Era approdato in punta di piedi al Milan nell’estate del 1999, dopo le esperienze al Perugia, Rangers e Salernitana, e allo stesso modo potrebbe andarsene, senza creare polemiche. Gennaro Gattuso dopo aver lasciato la Nazionale è pronto a farlo anche con il suo amato Milan.

Da due anni dura il tira e molla con la società di via Turati, due anni fa era vicino al Bayern Monaco, l’anno scorso ancora una volta in prossimità di salutare i compagni di squadra. Questa volta sembra intenzionato a non aspettare oltre. Dopo quasi trecento partite in rossonero “Ringhio” sta valutando strade alternative, che potrebbero portare anche al di là dei confini italiani. Su di lui hanno più volte bussato alla porta i tedeschi, con il Wolfsburg in prima fila. Al momento potrebbe essere anche l’alternativa più probabile.

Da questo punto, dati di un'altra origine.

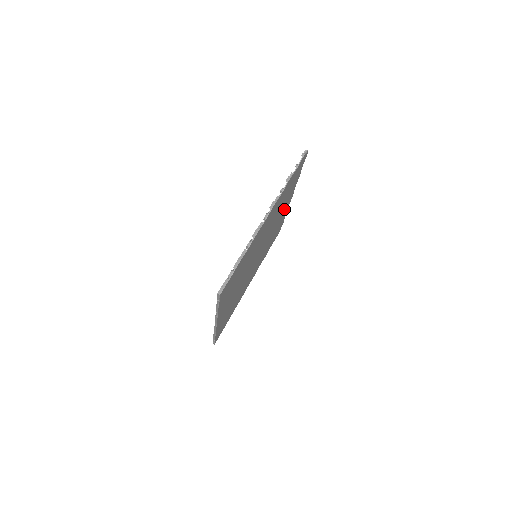
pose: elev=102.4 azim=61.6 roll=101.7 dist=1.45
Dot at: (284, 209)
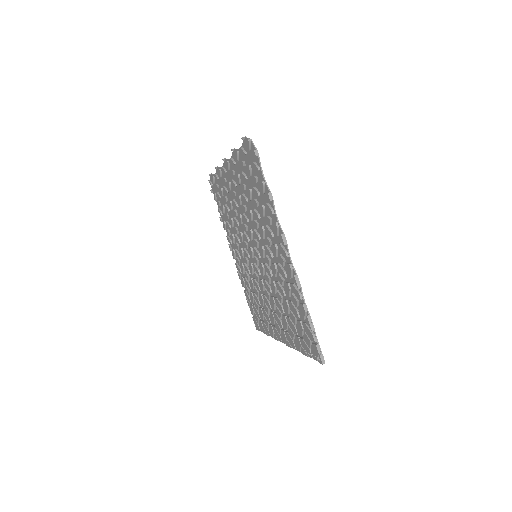
Dot at: (232, 185)
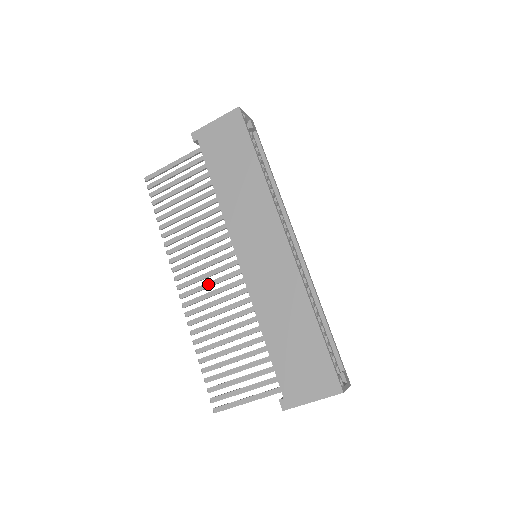
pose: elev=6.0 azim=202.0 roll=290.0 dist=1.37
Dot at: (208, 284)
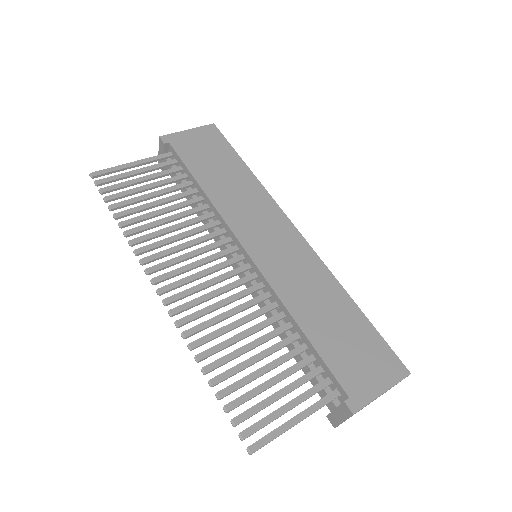
Dot at: (206, 283)
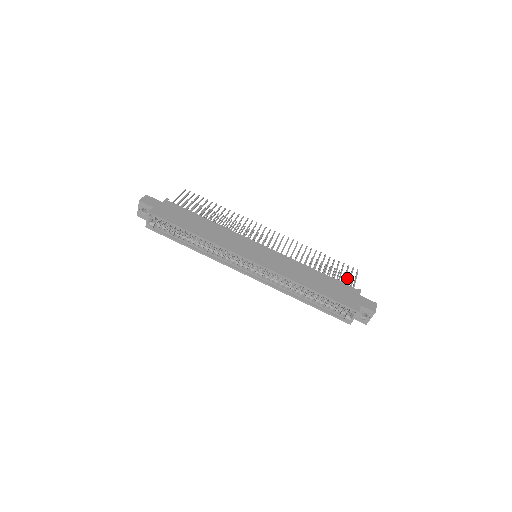
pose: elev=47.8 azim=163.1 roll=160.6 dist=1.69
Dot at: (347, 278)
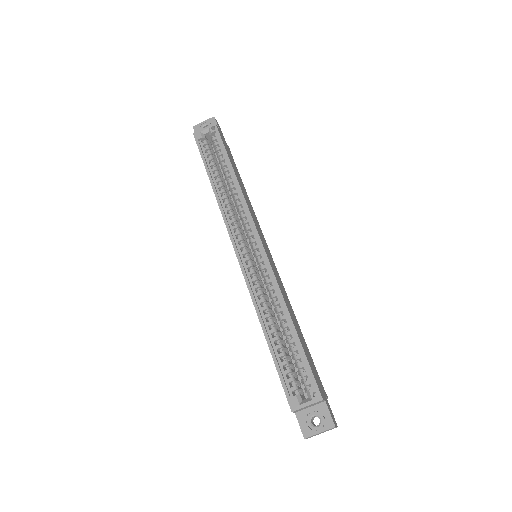
Dot at: occluded
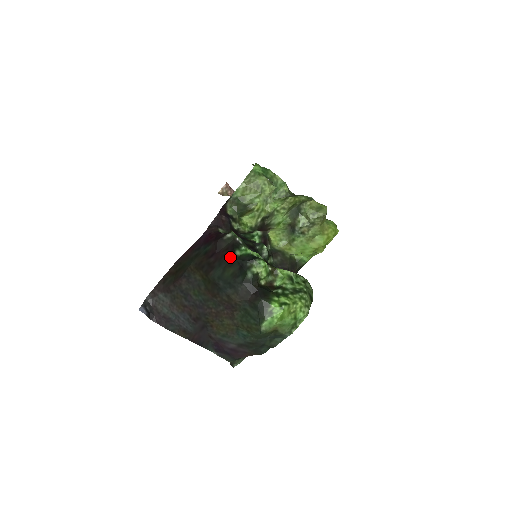
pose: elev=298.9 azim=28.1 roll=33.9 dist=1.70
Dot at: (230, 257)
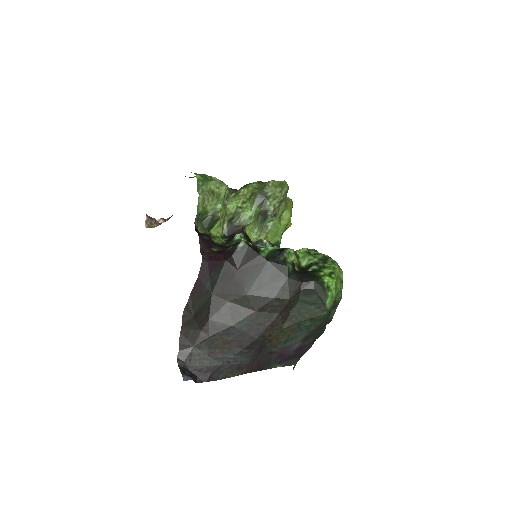
Dot at: (258, 263)
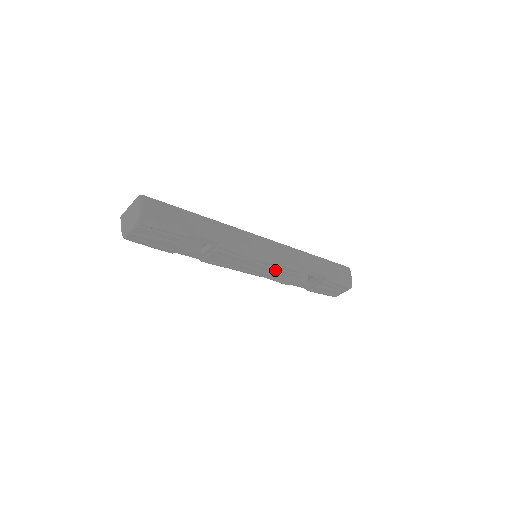
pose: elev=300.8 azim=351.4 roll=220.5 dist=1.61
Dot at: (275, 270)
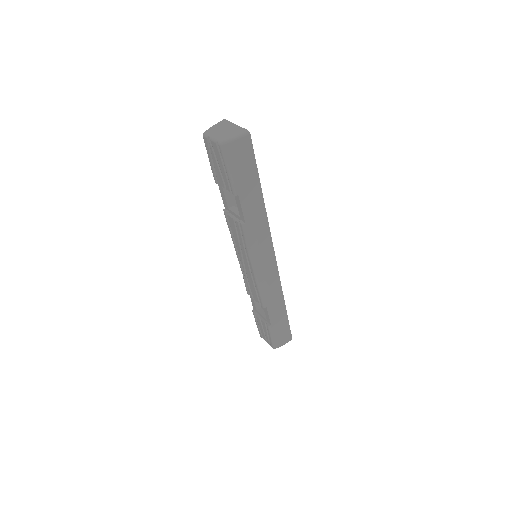
Dot at: (251, 279)
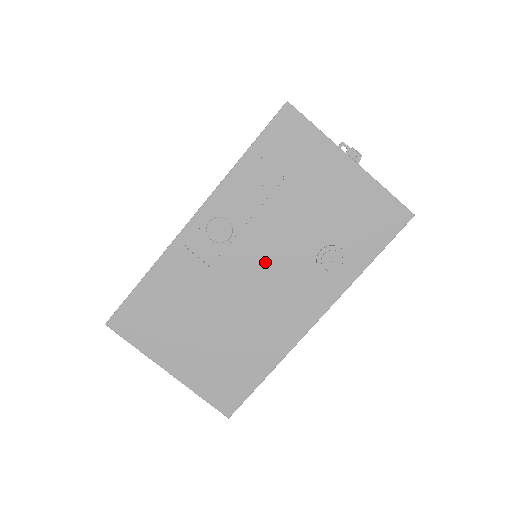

Il numero 8 del Milan se dovesse lasciare vorrebbe continuare in un campionato competitivo, per mettersi ancora una volta in discussione. Diverso il discorso degli Emirati Arabi. Lì andrebbe a guadagnare di più, ma il campionato lascia parecchio a desiderare. I suoi agenti intanto continuano a smentire, ma lo stesso Gattuso diversi giorni fa ha gettato una buona dose d’incertezza sul proprio futuro. Quel “vedremo” pronunciato ai microfoni dei giornalisti lascia molti dubbi sulla sua permanenza al Milan. Alla base non c’è un problema economico, Gattuso ha rinnovato a dicembre il suo contratto fino al 2012 senza mai obiettare sulle cifre concessogli dalla società.

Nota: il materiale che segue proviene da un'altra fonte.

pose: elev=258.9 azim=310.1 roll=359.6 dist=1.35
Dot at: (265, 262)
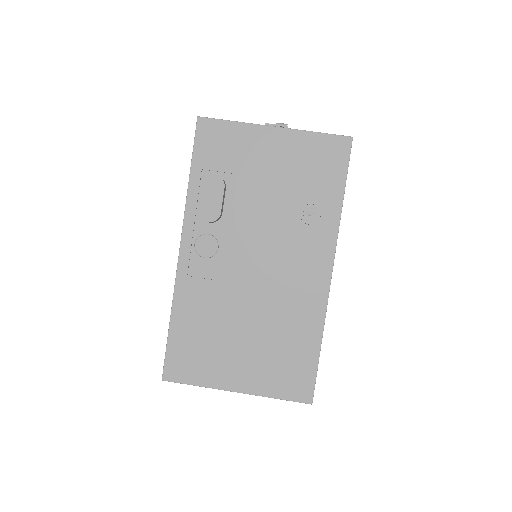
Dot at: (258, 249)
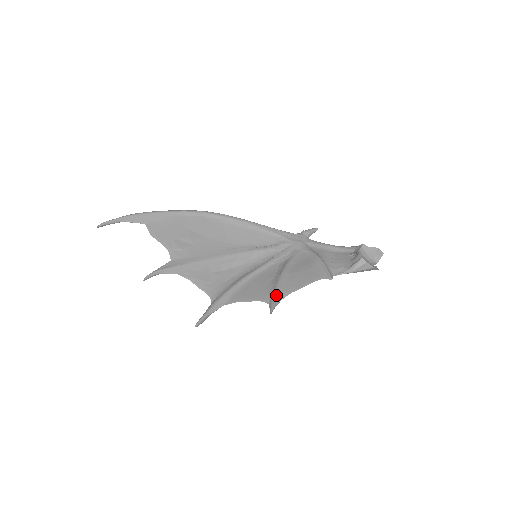
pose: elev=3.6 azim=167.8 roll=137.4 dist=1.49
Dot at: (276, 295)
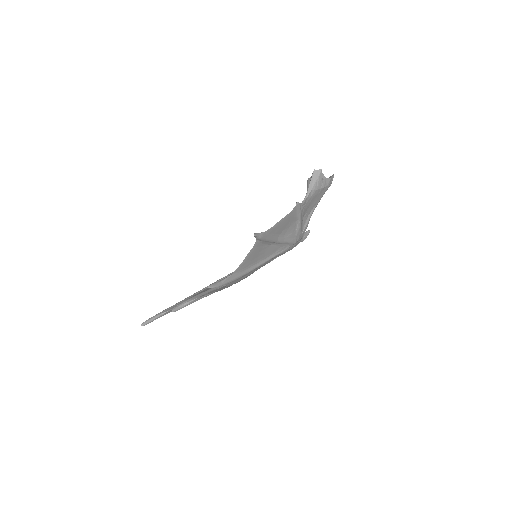
Dot at: occluded
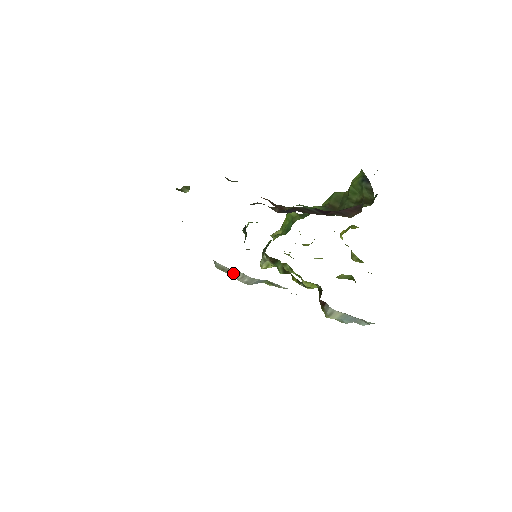
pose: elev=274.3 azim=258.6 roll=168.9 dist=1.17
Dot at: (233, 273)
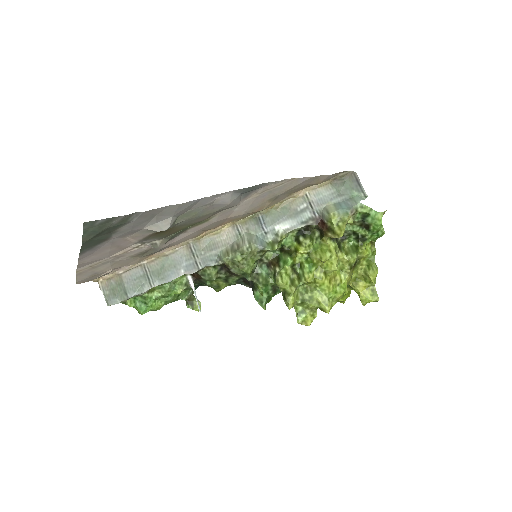
Dot at: (235, 247)
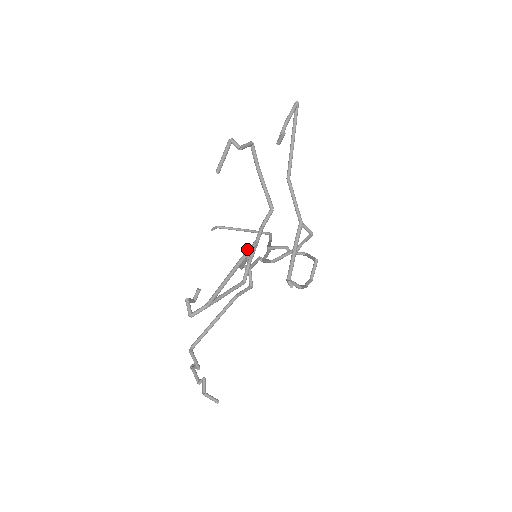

Il suo vero cruccio è lo scarso impiego sul rettangolo di gioco, specie l’anno scorso con Leonardo. Gattuso si sente trascurato, messo da parte per fare posto a chi ha ormai più corsa di lui. Dopo l’infortunio ai legamenti Ringhio si è ristabilito completamente, sperando di riconquistare il posto a centrocampo, ma non ha trovato tutte le porte aperte. Il milanista ha così pensato di “togliere il disturbo” lasciando spazio ai giovani.

Dalla Germania e dagli Emirati Arabi sono arrivate le richieste più allettanti, Ringhio è al bivio: restare o partire?